Please continue the China daily market summary below, starting after its last sentence.

──────── PASSAGE

MNI China Daily Summary: Monday, July 7

Jul-07 09:37By: Lewis Porylo
Peoples Bank of China+ 2

EXCLUSIVE: Beijing is preparing to launch a policy-based financial instrument to replenish capital for key infrastructure projects aimed at boosting consumption and strengthening technology capacity, advisors and analysts told MNI, with some estimating an initial scale of CNY500 billion.

POLICY: China's foreign exchange reserves rose by USD32.2 billion in June, as the U.S. dollar index fell and global financial asset prices generally rose, data by the State Administration of Foreign Exchange showed.

LIQUIDITY: The PBOC conducted CNY106.5 billion via 7-day reverse repos, with the rate unchanged at 1.40%. The operation led to a net drain of CNY225 billion after offsetting the maturity of CNY331.5 reverse repo today, according to Wind Information.

RATES: The seven-day weighted average interbank repo rate for depository institutions (DR007) rose to 1.4660% from 1.4222%, Wind Information showed. The overnight repo average increased to 1.3146% from 1.3140%.

YUAN: The currency weakened to 7.1747 against the dollar from 7.1652 on Friday. The PBOC set the dollar-yuan central parity rate lower at 7.1506, compared with 7.1535 set on Friday. The fixing was estimated at 7.1656 by Bloomberg survey today.

BONDS: The yield on 10-year China Government Bonds was last at 1.5800%, up from the previous close of 1.5850%, according to chinamoney.com.cn.

STOCKS: The Shanghai Composite Index rose 0.02% to 3,473.13, while the CSI300 index decreased 0.43% to 3,965.17, The Hang Seng Index edged down 0.12% to 23,887.83.

FROM THE PRESS: 

China will take reciprocal measures against imported EU medical devices after the European Commission restricted Chinese companies and products from participating in its public procurement process, according to a notice from the Ministry of Commerce. A television news report from state media said EU exporters will be excluded for medical device tenders worth over CNY45 million, but European-funded companies in China can still participate. For non-EU companies, the proportion of medical devices imported from the EU shall not exceed 50% of the total contract amount.

────────────────
──────── RECORDS SHOWN

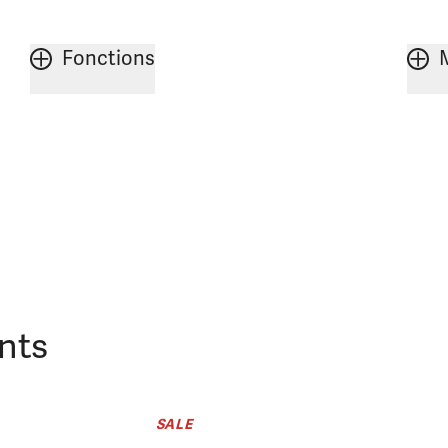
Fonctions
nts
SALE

────────────────
──────── RECORDS SHOWN

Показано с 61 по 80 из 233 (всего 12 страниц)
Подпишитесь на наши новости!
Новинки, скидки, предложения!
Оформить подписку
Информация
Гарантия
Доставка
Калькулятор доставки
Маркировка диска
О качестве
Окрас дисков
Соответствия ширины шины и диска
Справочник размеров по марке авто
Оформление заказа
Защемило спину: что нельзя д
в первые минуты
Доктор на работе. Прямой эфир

────────────────
──────── RECORDS SHOWN

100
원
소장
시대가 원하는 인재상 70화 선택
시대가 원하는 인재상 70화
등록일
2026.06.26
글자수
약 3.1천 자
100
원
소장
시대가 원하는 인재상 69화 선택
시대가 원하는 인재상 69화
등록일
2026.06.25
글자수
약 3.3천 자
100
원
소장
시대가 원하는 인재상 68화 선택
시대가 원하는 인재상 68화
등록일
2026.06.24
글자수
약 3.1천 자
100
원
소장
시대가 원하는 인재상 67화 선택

────────────────

* [RESULT OF THIS TASK]:
Authorities need to stabilise employment, enterprises, markets and expectations better, the Economic Daily commentary said, calling for quick policy support. The newspaper advocated for the prompt issuance of ultra-long-term special treasury bonds, noting that four upcoming issuances are ahead of schedule. The country’s policy toolbox remains well-stocked with additional room for macro policies, the newspaper said.

New yuan loans are expected to reach about CNY2.1 trillion in June, with seasonal factors supporting growth from May’s CNY620 billion, Securities Daily reported, citing Wang Qing, analyst at Gold Credit Rating, who also highlighted last year's low base period comparison. He projected that aggregate financing would rise to approximately CNY4 trillion in June, up from CNY2.29 trillion in May, driven by a surge in government bond issuance and a rebound in corporate bond sales, supported by lower financing costs after the central bank’s reserve requirement ratio (RRR) cut in May.